-- What this task involves --
Copy every record word for word. The images stay behind.

_ _ _ _

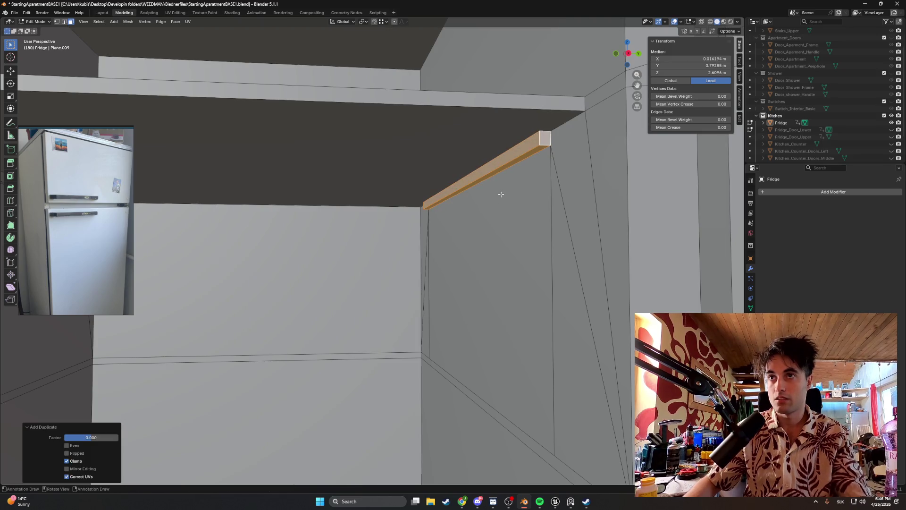
pyautogui.press('g')
pyautogui.press('z')
pyautogui.click(497, 249)
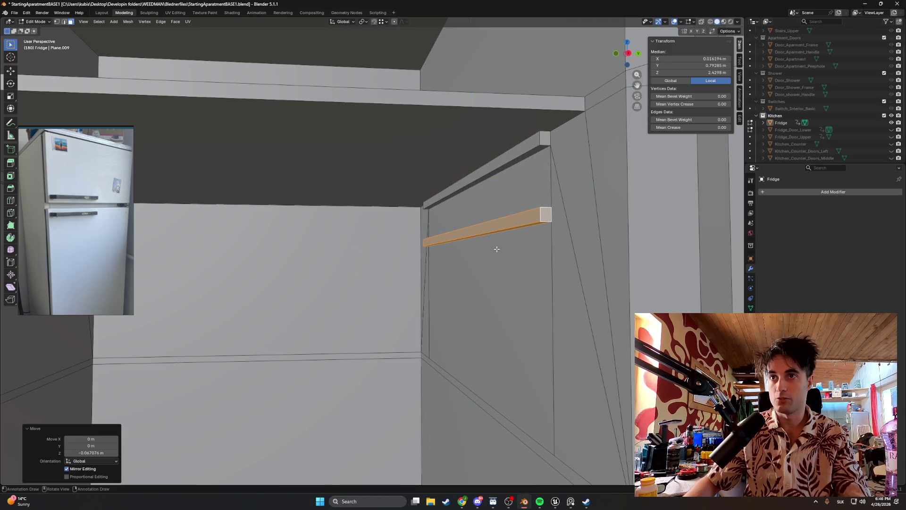
pyautogui.moveTo(497, 248)
pyautogui.mouseDown(button='middle')
pyautogui.moveTo(507, 248)
pyautogui.moveTo(496, 243)
pyautogui.mouseUp(button='middle')
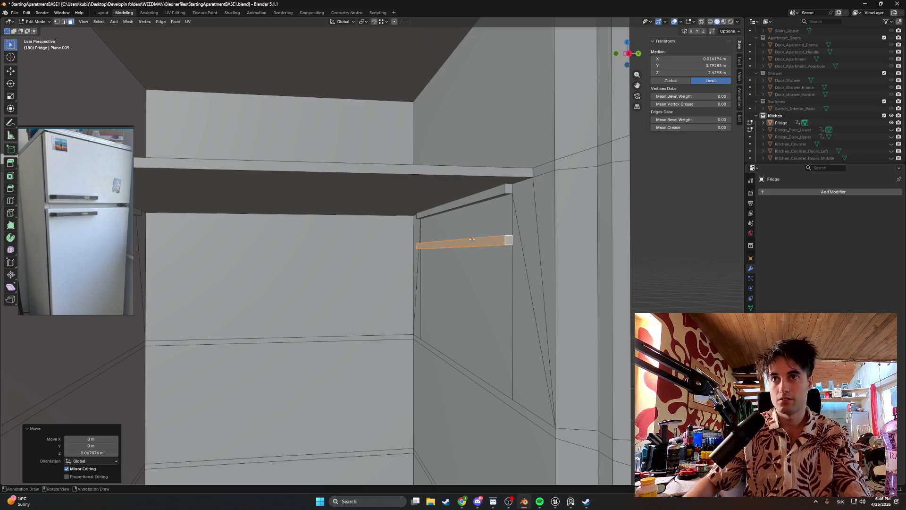
pyautogui.press('ctrl+z')
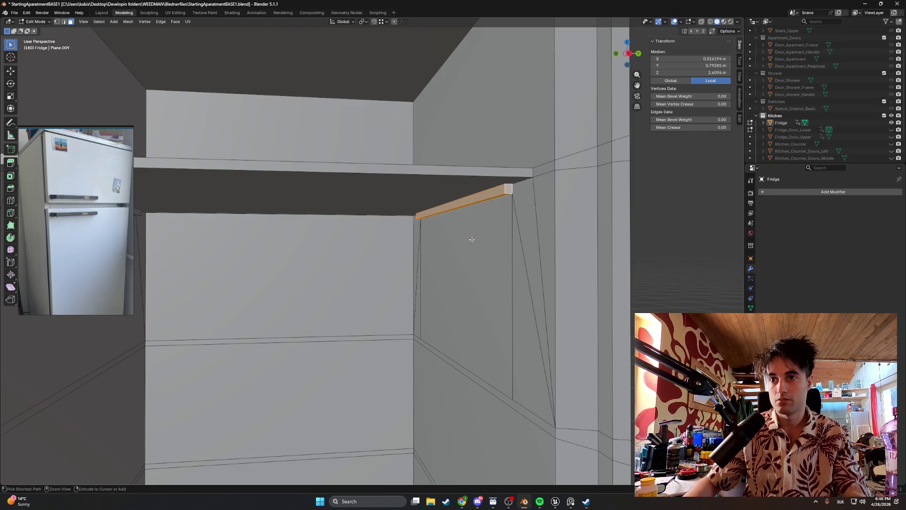
pyautogui.moveTo(448, 237); pyautogui.dragTo(236, 251, button='middle')
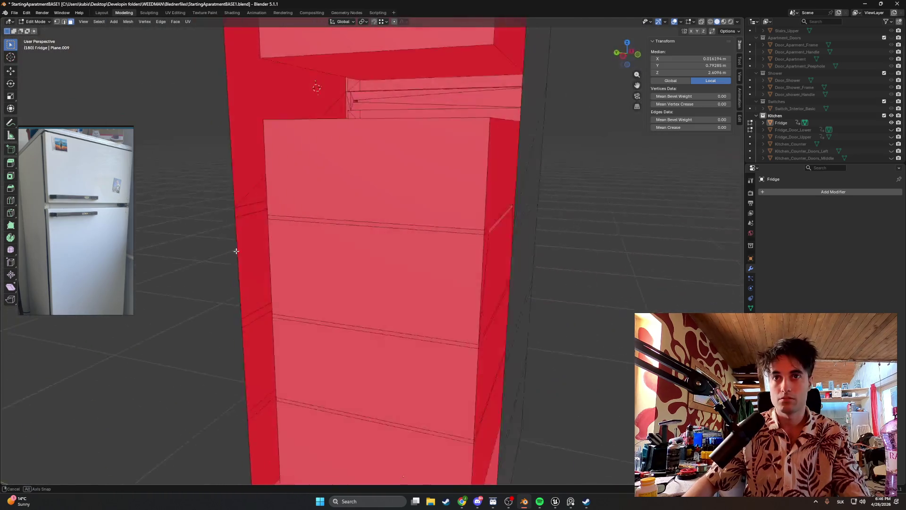
# - In wireframe shading, delete the stray vertex on the fridge wall
pyautogui.press('z')
pyautogui.click(188, 251)
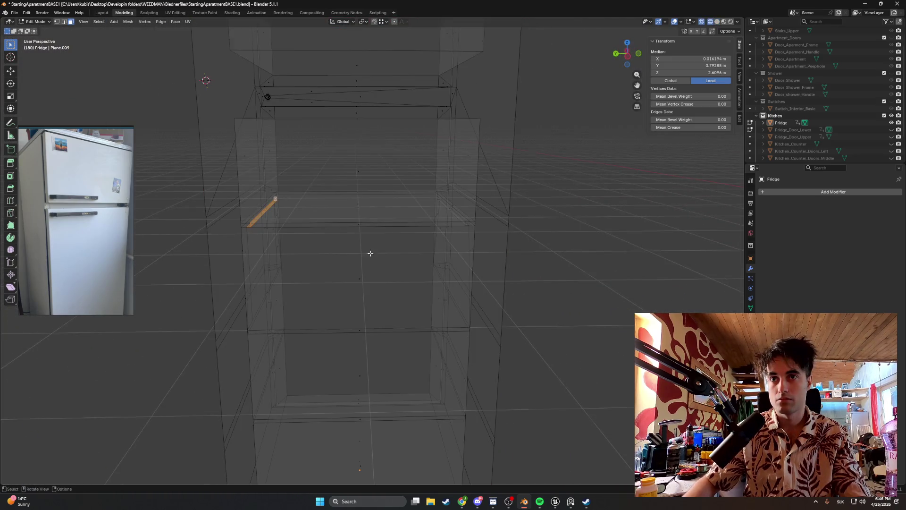
pyautogui.moveTo(188, 250); pyautogui.dragTo(625, 197, button='middle')
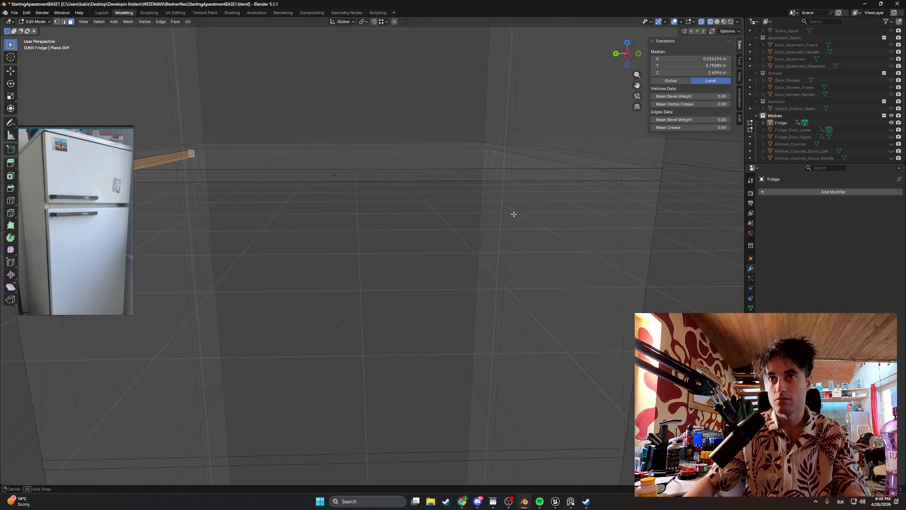
pyautogui.click(673, 192)
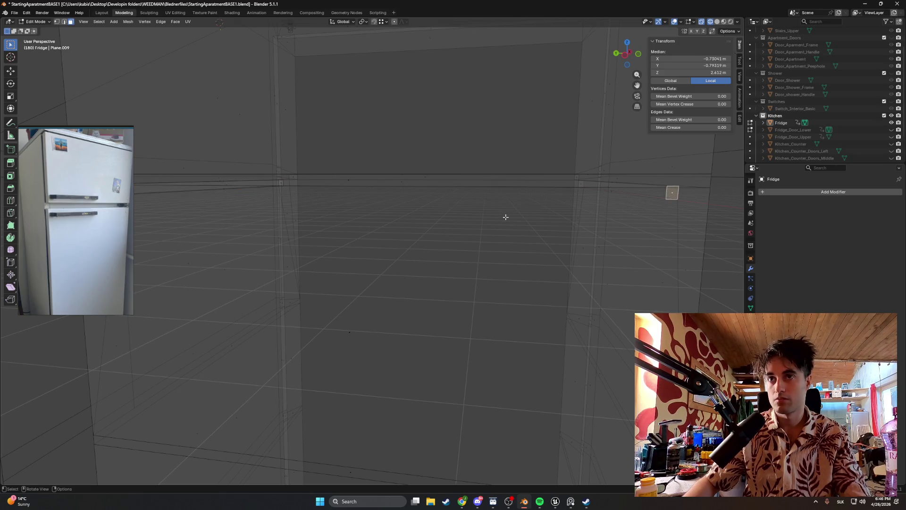
pyautogui.press('x')
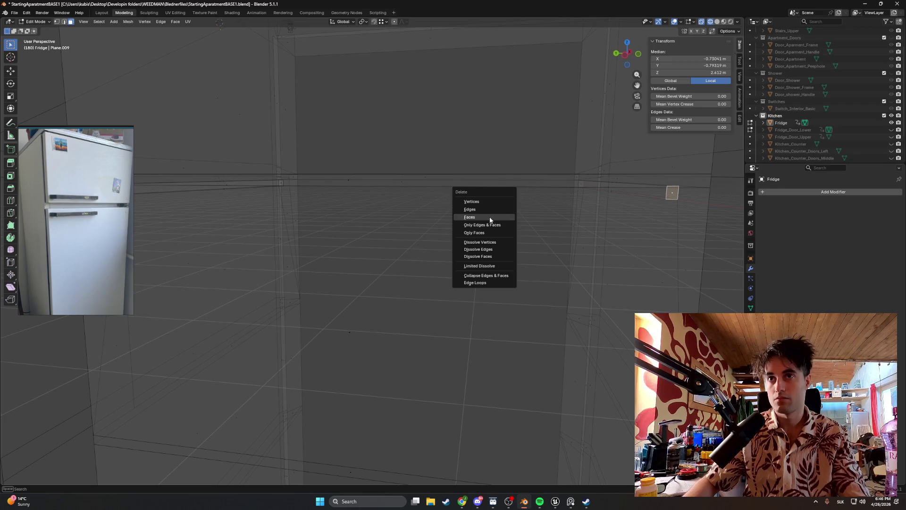
pyautogui.click(485, 214)
# - Select the top rails on both the left and right interior walls and return to solid shading
pyautogui.moveTo(486, 214)
pyautogui.mouseDown(button='middle')
pyautogui.moveTo(597, 213)
pyautogui.moveTo(302, 223)
pyautogui.mouseUp(button='middle')
pyautogui.click(302, 222)
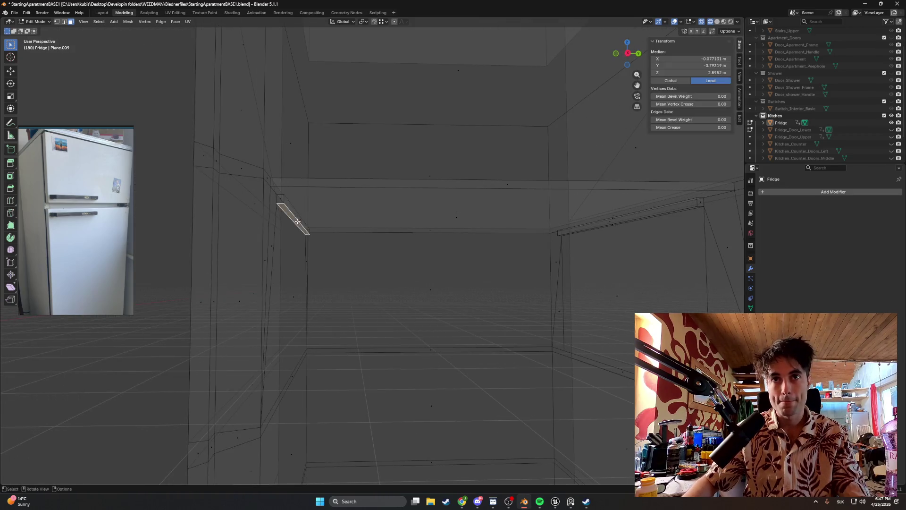
pyautogui.moveTo(472, 247); pyautogui.dragTo(373, 236, button='middle')
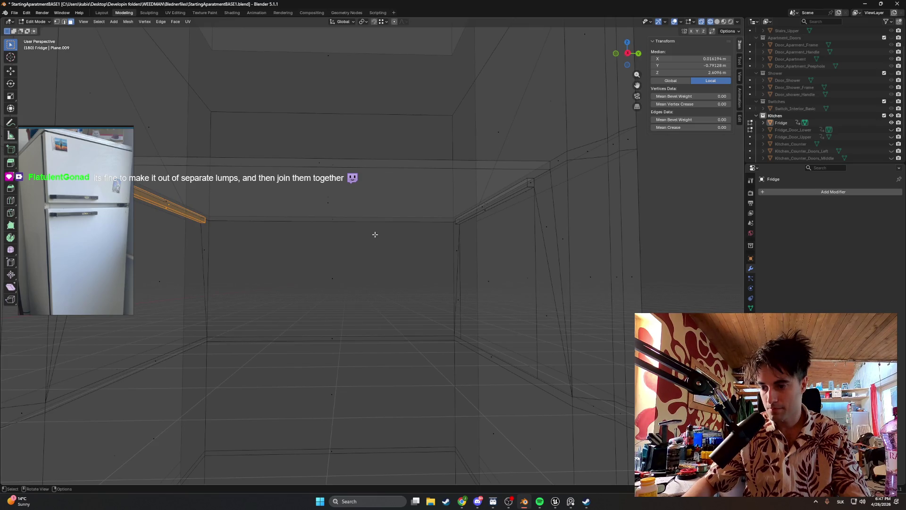
pyautogui.moveTo(472, 208); pyautogui.dragTo(452, 222, button='middle')
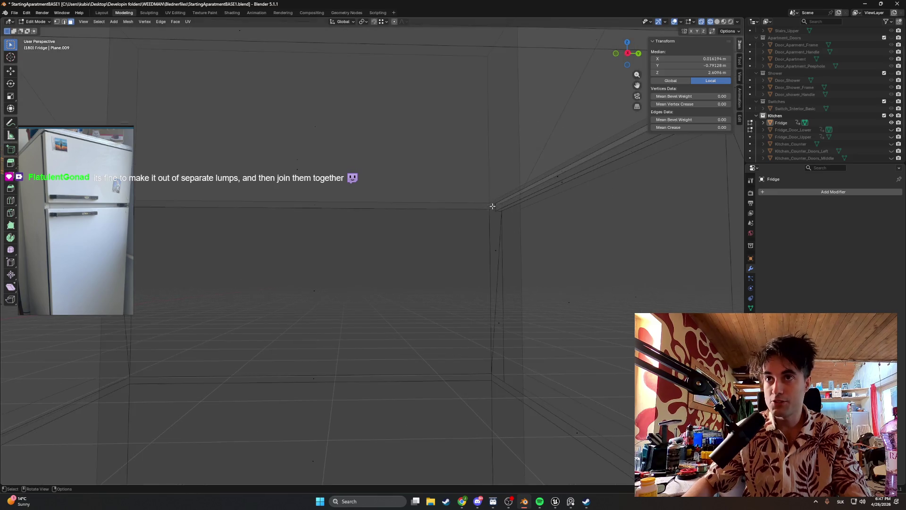
pyautogui.click(486, 214)
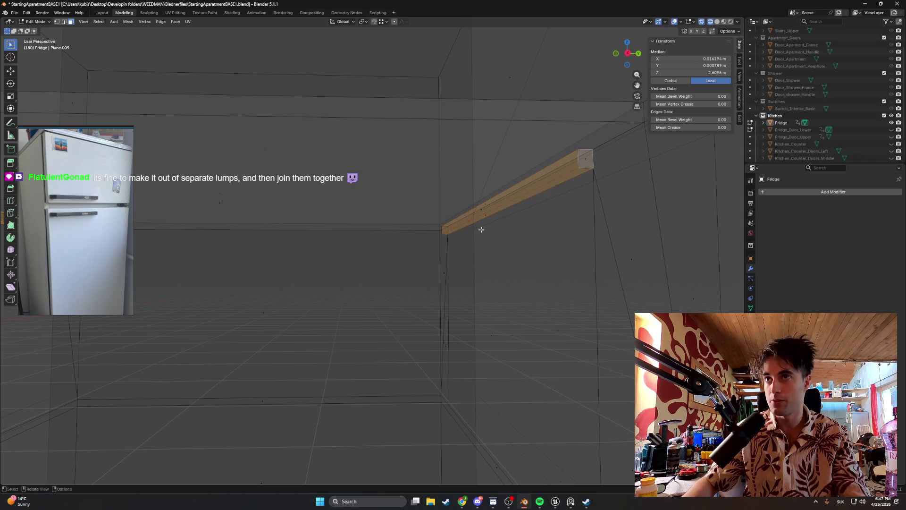
pyautogui.moveTo(479, 228)
pyautogui.mouseDown(button='middle')
pyautogui.moveTo(472, 246)
pyautogui.moveTo(484, 233)
pyautogui.mouseUp(button='middle')
pyautogui.press('z')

_ _ _ _

-- Response for this exercise --
pyautogui.press('g')
pyautogui.press('z')
pyautogui.click(497, 249)
pyautogui.moveTo(497, 248)
pyautogui.mouseDown(button='middle')
pyautogui.moveTo(507, 248)
pyautogui.moveTo(496, 243)
pyautogui.mouseUp(button='middle')
pyautogui.press('ctrl+z')
pyautogui.moveTo(448, 237); pyautogui.dragTo(236, 251, button='middle')
# - In wireframe shading, delete the stray vertex on the fridge wall
pyautogui.press('z')
pyautogui.click(188, 251)
pyautogui.moveTo(188, 250); pyautogui.dragTo(625, 197, button='middle')
pyautogui.click(673, 192)
pyautogui.press('x')
pyautogui.click(485, 214)
# - Select the top rails on both the left and right interior walls and return to solid shading
pyautogui.moveTo(486, 214)
pyautogui.mouseDown(button='middle')
pyautogui.moveTo(597, 213)
pyautogui.moveTo(302, 223)
pyautogui.mouseUp(button='middle')
pyautogui.click(302, 222)
pyautogui.moveTo(472, 247); pyautogui.dragTo(373, 236, button='middle')
pyautogui.moveTo(472, 208); pyautogui.dragTo(452, 222, button='middle')
pyautogui.click(486, 214)
pyautogui.moveTo(479, 228)
pyautogui.mouseDown(button='middle')
pyautogui.moveTo(472, 246)
pyautogui.moveTo(484, 233)
pyautogui.mouseUp(button='middle')
pyautogui.press('z')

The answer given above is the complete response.